DATA UNDER STUDY |
+++++

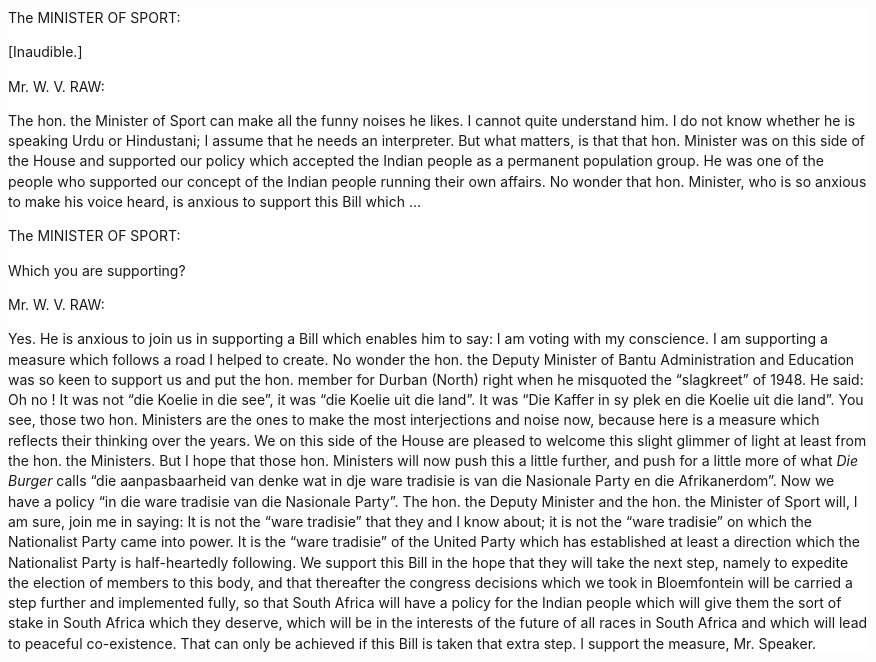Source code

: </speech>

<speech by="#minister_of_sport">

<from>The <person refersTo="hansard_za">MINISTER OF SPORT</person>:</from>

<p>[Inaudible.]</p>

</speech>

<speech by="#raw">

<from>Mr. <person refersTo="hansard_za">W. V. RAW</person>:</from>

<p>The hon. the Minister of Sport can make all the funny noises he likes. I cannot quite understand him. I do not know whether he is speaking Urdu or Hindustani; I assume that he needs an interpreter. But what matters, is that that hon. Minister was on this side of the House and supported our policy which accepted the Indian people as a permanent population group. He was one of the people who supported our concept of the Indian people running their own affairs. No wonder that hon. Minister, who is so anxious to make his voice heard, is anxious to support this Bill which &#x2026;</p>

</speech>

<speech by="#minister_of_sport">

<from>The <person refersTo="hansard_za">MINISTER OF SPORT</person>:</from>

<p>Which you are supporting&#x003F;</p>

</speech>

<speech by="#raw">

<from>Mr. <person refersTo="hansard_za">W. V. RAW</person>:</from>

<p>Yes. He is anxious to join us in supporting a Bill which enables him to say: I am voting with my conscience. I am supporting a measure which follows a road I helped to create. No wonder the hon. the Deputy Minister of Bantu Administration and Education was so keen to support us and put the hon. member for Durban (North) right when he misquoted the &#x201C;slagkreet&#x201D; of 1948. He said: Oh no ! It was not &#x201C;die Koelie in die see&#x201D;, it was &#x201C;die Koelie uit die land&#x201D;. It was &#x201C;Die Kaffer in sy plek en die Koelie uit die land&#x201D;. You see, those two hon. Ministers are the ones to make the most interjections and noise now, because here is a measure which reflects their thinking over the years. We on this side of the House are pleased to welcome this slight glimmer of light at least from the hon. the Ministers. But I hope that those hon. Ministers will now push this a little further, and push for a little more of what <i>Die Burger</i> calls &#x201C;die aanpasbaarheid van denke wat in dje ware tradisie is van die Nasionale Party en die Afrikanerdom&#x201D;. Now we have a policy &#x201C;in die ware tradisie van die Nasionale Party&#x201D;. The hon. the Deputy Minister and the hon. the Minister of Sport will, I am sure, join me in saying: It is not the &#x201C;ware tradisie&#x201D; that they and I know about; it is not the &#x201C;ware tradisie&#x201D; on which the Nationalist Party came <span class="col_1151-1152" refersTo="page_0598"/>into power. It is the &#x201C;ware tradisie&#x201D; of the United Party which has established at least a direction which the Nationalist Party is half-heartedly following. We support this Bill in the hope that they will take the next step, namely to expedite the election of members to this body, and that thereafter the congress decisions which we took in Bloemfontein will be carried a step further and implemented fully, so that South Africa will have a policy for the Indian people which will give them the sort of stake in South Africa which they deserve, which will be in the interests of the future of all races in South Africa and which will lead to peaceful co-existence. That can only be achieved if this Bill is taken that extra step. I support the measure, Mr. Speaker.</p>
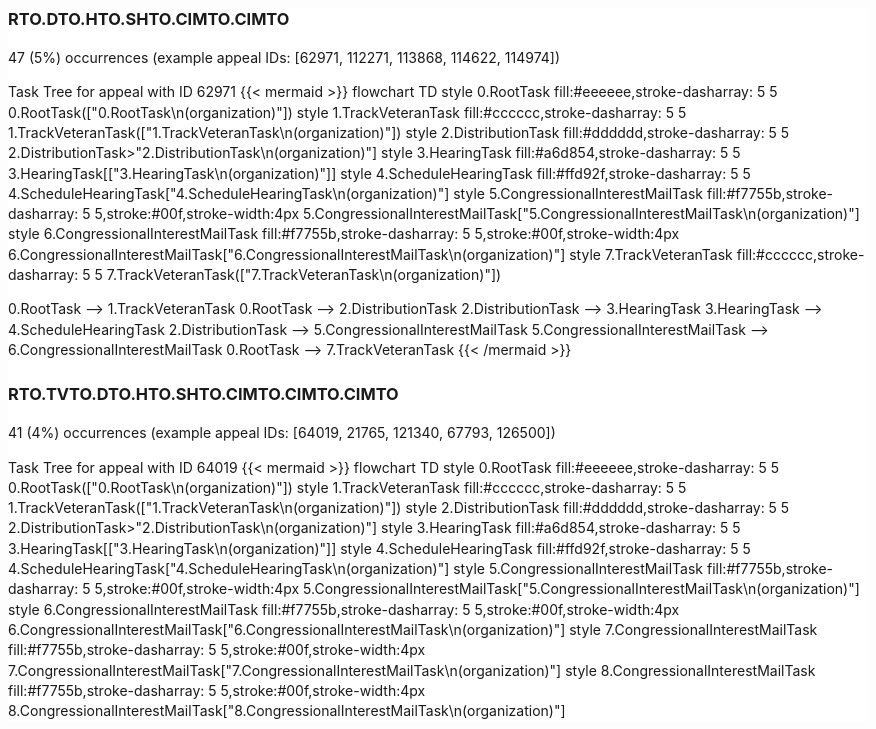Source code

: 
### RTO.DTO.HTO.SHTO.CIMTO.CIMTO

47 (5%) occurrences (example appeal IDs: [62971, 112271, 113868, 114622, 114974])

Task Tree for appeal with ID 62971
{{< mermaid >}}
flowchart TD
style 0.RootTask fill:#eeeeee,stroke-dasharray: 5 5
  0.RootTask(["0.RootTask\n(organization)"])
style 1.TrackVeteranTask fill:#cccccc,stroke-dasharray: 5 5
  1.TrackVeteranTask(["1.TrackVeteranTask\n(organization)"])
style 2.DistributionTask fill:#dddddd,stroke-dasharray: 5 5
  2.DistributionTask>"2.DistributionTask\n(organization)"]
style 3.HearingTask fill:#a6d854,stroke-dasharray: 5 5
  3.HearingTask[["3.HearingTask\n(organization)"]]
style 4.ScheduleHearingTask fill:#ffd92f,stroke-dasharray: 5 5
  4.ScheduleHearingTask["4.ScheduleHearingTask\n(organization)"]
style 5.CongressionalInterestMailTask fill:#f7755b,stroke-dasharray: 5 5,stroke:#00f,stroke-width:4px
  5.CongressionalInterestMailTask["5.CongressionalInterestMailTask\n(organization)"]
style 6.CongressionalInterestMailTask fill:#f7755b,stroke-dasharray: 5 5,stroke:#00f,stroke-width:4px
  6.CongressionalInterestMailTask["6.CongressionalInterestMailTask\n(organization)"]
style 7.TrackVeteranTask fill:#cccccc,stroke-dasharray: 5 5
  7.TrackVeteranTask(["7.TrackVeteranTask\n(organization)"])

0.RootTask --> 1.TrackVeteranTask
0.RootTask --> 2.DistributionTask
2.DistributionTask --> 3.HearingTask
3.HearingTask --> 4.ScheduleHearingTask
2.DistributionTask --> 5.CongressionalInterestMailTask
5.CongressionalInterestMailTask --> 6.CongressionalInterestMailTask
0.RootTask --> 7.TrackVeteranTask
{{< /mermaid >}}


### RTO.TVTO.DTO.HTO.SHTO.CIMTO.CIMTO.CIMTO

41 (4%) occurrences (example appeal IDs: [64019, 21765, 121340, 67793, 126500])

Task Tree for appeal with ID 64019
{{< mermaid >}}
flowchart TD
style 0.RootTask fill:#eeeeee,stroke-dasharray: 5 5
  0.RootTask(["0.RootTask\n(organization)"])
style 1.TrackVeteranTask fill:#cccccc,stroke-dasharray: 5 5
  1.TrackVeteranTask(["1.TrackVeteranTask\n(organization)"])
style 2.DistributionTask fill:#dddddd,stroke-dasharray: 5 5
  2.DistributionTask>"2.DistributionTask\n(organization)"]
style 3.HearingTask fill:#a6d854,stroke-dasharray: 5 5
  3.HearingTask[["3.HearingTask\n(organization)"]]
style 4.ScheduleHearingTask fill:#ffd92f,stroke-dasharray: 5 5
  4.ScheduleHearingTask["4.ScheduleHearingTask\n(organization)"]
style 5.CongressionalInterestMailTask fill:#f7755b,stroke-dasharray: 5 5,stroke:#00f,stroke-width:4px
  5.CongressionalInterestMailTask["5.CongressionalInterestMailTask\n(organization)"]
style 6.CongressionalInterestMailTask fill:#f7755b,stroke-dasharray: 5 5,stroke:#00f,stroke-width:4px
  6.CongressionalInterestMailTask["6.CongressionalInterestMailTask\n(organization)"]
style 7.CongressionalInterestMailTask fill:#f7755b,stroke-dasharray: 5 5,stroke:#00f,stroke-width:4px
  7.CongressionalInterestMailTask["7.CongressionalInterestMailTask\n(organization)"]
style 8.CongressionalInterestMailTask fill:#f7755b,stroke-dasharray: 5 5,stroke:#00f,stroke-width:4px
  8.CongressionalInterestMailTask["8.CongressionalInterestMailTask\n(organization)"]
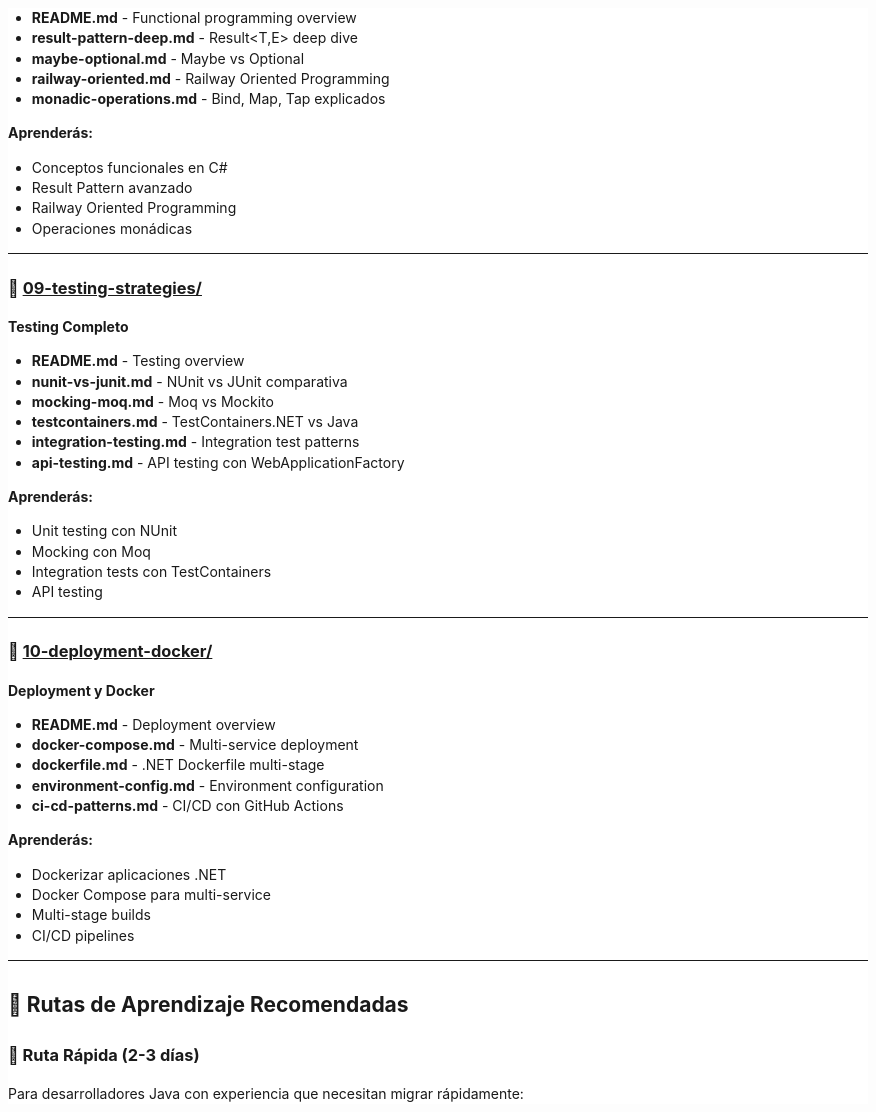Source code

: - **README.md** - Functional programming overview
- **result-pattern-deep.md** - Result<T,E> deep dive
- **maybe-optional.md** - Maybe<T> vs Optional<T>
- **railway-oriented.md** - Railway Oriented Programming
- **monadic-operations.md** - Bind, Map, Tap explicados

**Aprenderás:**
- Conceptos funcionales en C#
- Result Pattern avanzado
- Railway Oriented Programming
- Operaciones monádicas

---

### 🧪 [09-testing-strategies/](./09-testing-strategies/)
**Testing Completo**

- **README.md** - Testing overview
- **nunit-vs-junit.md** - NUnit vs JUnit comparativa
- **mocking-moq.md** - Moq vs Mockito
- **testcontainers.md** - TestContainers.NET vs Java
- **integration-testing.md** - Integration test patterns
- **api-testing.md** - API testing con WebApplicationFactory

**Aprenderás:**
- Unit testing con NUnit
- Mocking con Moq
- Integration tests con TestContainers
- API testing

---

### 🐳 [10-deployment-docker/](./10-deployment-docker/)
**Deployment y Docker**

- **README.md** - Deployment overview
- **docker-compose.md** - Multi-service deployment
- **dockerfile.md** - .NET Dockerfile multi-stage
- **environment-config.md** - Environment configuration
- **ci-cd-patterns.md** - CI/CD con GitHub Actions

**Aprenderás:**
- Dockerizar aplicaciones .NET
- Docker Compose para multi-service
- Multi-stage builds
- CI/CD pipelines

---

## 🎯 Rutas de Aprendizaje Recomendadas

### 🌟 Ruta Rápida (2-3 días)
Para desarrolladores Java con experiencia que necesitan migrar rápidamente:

+++++

WORK REQUEST | From the listing above, how many lines contain the word "Oriented"? Give only the number.

OUTPUT BELOW | 2